Dernières tractations sur le gouvernement irakien

Image LE MONDE | 27.04.05 |

Image e premier ministre désigné le 7 avril, Ibrahim Al-Jaafari, a soumis, mardi soir 26 avril, une liste des membres de son gouvernement au président kurde Jalal Talabani. Si cette liste est approuvée, elle sera transmise à l'Assemblée nationale transitoire issue du scrutin du 30 janvier pour approbation. Il aura donc fallu pratiquement trois mois pour constituer le nouveau cabinet irakien. Et encore, tous les titulaires des ministères ne sont pas encore officiellement désignés puisqu'il y a encore des doutes sur les futurs ministres du pétrole et de l'intérieur. En revanche, le poste de la défense, très convoité, aurait été attribué à un sunnite, Saadoun Dlimi.Outre la difficile répartition des postes entre les deux vainqueurs des élections du 30 janvier, les chiites de l'Alliance irakienne unifiée (AIU) qui a obtenu 143 élus sur 275 et l'Alliance kurde qui en a 77, les difficultés sont principalement venues des tractations destinées à associer les sunnites au nouveau pouvoir. Ces derniers avaient largement boycotté les élections et sont donc sous-représentés au sein de l'Assemblée. Dans un souci de réconciliation nationale, les deux principales formations ont parlementé avec l'ancien président Ghazi Al-Yaouar et surtout avec le premier ministre sortant, Iyad Allaoui, qui a obtenu seulement 40 élus le 30 janvier.

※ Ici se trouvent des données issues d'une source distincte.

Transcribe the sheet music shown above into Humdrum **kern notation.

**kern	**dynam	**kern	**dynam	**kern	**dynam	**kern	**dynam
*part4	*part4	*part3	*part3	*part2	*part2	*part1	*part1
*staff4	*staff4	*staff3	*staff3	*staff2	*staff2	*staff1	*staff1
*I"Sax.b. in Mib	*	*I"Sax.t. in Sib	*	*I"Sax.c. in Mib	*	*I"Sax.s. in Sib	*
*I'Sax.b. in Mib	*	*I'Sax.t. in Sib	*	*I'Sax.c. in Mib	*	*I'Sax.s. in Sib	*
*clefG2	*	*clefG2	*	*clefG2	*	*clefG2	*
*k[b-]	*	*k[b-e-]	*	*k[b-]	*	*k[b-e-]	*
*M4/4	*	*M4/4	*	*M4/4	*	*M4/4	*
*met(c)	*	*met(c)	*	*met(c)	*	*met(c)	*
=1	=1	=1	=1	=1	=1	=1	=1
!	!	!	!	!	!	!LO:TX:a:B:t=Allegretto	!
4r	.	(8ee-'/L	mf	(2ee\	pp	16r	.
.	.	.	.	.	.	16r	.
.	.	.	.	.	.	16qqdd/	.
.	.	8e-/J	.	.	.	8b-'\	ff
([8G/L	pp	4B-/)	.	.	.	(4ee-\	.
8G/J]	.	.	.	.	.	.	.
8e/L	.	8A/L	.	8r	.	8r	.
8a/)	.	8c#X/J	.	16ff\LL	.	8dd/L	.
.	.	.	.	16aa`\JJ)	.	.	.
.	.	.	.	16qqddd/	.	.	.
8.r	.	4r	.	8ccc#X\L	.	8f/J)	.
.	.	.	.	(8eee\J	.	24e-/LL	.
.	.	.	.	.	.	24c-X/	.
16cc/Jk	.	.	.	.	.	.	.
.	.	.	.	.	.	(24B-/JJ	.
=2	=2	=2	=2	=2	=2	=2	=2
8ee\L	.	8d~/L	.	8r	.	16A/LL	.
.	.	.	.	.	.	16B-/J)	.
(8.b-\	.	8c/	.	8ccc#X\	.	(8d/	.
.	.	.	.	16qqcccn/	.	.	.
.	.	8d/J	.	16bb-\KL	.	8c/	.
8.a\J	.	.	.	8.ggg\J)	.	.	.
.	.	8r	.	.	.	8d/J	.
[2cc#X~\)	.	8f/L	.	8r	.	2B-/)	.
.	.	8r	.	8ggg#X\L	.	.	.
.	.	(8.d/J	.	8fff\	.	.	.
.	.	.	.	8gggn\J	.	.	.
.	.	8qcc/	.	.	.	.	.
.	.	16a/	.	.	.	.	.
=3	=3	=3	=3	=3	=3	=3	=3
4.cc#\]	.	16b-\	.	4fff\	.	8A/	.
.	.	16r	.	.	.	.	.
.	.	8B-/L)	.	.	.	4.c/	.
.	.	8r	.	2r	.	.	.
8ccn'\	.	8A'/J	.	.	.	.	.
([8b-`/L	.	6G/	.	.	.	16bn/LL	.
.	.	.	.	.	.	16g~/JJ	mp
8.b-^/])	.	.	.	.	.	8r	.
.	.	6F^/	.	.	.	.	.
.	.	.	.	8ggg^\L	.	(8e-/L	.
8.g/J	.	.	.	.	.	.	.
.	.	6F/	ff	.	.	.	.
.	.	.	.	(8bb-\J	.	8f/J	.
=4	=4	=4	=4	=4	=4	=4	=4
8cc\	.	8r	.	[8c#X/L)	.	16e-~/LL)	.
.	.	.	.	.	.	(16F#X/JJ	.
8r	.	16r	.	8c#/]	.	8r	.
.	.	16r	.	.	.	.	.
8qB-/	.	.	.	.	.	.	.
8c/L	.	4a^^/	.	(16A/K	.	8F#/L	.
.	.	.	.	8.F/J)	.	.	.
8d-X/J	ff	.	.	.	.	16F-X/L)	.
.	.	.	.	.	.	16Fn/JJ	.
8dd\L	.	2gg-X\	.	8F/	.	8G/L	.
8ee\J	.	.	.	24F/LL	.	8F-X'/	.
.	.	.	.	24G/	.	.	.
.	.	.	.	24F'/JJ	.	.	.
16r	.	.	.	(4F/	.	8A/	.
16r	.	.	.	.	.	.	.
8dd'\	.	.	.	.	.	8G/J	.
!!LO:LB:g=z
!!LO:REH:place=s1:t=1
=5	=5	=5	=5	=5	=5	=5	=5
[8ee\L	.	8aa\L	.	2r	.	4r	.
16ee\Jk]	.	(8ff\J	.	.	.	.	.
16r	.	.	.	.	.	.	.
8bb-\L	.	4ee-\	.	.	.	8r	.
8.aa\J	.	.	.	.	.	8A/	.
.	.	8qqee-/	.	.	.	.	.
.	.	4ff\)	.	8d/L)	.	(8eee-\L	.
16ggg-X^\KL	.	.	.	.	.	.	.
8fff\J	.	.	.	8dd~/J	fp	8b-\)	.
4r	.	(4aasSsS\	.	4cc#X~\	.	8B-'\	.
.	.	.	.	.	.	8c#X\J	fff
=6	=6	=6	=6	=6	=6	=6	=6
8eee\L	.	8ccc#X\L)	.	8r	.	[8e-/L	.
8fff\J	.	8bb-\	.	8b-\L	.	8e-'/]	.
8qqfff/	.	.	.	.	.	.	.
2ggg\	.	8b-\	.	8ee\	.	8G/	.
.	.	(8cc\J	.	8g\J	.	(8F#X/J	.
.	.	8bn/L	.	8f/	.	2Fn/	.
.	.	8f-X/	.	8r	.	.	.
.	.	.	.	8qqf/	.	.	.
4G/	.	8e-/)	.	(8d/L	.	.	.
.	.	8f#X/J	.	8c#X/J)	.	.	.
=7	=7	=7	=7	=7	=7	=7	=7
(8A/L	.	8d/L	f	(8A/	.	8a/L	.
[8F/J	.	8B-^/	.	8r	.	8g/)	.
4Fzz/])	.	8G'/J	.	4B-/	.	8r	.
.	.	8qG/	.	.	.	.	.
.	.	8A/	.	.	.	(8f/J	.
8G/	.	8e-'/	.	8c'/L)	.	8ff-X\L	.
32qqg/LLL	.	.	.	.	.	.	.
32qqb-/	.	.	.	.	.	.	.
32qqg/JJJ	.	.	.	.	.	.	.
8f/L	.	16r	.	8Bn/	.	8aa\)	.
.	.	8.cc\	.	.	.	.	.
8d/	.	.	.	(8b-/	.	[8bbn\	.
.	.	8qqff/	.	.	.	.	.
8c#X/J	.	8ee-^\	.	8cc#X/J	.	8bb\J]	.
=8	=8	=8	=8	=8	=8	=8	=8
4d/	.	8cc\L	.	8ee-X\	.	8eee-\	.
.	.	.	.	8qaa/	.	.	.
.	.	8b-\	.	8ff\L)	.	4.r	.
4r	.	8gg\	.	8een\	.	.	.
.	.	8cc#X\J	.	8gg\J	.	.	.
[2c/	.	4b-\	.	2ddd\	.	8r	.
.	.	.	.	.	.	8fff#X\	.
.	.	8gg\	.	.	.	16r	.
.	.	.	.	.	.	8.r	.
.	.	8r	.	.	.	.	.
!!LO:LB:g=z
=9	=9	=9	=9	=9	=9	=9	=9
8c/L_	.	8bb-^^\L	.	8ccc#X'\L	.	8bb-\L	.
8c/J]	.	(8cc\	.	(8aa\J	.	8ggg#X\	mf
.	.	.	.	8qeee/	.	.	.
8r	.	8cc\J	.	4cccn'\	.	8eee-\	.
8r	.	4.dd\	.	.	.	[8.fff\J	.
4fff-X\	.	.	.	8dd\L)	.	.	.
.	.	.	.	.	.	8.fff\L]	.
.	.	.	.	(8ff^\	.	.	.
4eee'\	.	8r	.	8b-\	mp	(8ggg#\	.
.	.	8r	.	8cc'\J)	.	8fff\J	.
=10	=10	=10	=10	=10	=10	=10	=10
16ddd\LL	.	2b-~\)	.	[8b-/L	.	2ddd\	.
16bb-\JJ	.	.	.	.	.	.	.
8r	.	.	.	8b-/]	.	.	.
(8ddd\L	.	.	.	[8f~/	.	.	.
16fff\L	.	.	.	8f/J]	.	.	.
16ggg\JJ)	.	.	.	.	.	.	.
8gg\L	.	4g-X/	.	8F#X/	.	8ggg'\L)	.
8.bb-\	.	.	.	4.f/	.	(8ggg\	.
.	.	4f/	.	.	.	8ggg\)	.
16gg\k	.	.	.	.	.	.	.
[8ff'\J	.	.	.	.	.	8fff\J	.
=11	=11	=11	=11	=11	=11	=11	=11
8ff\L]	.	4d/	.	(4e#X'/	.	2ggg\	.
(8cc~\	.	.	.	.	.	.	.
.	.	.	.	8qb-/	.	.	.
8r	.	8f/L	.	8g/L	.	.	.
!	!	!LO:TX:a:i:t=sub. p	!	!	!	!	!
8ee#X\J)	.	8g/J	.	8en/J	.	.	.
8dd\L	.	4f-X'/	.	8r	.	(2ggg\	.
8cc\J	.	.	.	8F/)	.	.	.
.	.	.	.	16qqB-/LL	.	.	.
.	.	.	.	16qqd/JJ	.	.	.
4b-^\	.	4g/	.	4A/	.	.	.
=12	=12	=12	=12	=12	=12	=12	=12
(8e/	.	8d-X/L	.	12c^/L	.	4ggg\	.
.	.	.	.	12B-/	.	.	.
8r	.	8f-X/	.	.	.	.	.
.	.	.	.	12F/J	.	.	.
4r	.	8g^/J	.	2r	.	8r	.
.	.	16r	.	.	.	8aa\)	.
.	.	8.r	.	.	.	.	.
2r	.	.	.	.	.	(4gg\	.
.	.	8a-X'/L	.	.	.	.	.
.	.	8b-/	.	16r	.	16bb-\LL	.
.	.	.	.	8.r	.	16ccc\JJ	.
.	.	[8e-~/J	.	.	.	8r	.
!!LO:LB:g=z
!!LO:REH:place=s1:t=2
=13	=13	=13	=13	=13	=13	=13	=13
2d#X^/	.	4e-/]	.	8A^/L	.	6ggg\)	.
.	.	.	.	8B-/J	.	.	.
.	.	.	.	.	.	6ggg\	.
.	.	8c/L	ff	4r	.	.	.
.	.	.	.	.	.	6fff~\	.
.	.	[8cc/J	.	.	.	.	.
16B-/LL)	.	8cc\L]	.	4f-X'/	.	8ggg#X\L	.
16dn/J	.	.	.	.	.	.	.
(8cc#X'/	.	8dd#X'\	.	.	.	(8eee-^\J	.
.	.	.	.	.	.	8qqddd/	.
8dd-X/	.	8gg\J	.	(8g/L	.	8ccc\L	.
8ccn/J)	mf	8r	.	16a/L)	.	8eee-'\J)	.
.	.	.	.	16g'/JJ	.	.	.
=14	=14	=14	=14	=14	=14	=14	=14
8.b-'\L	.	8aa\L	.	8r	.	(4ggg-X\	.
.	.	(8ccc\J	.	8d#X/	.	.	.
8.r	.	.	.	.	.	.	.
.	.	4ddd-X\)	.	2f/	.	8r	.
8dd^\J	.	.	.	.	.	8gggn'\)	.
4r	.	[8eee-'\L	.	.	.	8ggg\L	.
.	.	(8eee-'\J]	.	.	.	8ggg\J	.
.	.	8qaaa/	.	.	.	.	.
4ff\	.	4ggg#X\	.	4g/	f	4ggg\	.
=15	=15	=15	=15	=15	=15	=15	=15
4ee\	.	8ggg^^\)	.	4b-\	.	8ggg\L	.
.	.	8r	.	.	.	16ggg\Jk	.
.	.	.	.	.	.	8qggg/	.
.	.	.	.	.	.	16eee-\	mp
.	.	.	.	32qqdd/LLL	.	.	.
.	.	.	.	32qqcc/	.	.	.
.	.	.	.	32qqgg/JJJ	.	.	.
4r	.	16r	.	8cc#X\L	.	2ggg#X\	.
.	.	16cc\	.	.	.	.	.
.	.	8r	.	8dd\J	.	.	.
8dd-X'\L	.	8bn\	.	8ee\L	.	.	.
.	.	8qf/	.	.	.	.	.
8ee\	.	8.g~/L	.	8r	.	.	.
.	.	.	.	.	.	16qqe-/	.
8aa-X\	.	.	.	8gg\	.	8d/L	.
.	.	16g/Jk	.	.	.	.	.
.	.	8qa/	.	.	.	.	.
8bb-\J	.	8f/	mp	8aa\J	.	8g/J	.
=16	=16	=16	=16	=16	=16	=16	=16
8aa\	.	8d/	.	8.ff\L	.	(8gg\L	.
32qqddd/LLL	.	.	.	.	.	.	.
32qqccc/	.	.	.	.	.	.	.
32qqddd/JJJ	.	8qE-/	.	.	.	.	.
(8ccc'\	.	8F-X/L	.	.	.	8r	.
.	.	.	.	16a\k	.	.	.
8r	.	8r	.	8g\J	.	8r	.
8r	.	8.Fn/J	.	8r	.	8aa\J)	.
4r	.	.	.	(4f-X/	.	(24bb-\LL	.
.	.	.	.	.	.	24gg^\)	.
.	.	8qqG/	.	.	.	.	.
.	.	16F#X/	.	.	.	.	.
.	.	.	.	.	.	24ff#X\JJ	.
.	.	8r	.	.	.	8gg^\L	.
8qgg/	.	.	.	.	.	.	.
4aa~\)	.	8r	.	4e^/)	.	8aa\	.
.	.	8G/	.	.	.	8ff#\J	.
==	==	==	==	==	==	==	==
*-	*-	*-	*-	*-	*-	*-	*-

Comme l'a fait remarquer le numéro deux du parti chiite Al-Daawa, Jawad Maliki : "Le bloc Allaoui est responsable du retard. Il a commencé par refuser de faire partie du gouvernement et, lorsqu'il a changé d'avis, ses membres n'ont cessé d'hésiter et de montrer leurs divergences pour finalement avancer des demandes maximalistes." La formation de M. Allaoui avait en effet exigé un poste de vice-premier ministre et quatre ministères.


"SECTARISME"


Alors que les tergiversations sans fin se poursuivaient et que la violence redoublait face à ce vide du pouvoir, les Américains ont haussé le ton par l'intermédiaire du secrétaire d'Etat, Condoleezza Rice, qui a averti, le 25 avril : "Tout le monde estime que le peuple irakien mérite un gouvernement. Nous avons eu l'occasion de présenter ces vues à un certain nombre de dirigeants irakiens et nous allons continuer de dire qu'il est important de conserver un élan dans le processus politique."

Ces pressions de l'administration américaine et les nombreuses voix qui se sont élevées dans le pays pour dénoncer cette paralysie des politiques, après l'exemple démocratique donné par la population le 30 janvier, devraient permettre de donner rapidement à l'Irak un gouvernement qui, pour la première fois, sera dominé par les chiites. Le nouvel exécutif devrait comprendre au total trente-trois postes, dix-sept revenant aux chiites, huit aux Kurdes, six aux sunnites, un aux Turcomans et un autre aux chrétiens.

En principe, il devrait y avoir trois vice-premiers ministres, le Kurde Rouj Shaouiss, le chiite laïc Ahmed Chalabi et le sunnite Saad al-Louhaïbi. Certains ministres de l'ancien gouvernement, notamment le chef de la diplomatie Hoshyar Zebari et Mme Nisrine Al-Barouari, une Kurde, chargée des travaux publics, devraient conserver leurs postes. Mais le ministère de l'intérieur convoité par les chiites et celui du pétrole revendiqué par les Kurdes risquent encore d'être le fruit de tractations difficiles. Celles-ci ont déjà provoqué des défections au sein de la liste de l'AIU.

Trois élus sunnites de cette alliance dominée par les chiites ont décidé de partir accusant le principal vainqueur de l'élection de "sectarisme" . "Nous sommes entrés dans la liste pour illustrer l'unité nationale, mais nous avons constaté qu'elle ne représente que la sensibilité chiite religieuse" , a expliqué l'un d'eux, Modhar Chawkat.

Une fois le gouvernement constitué, il faudra également mettre en place la commission chargée de rédiger pour la mi-août la nouvelle Constitution.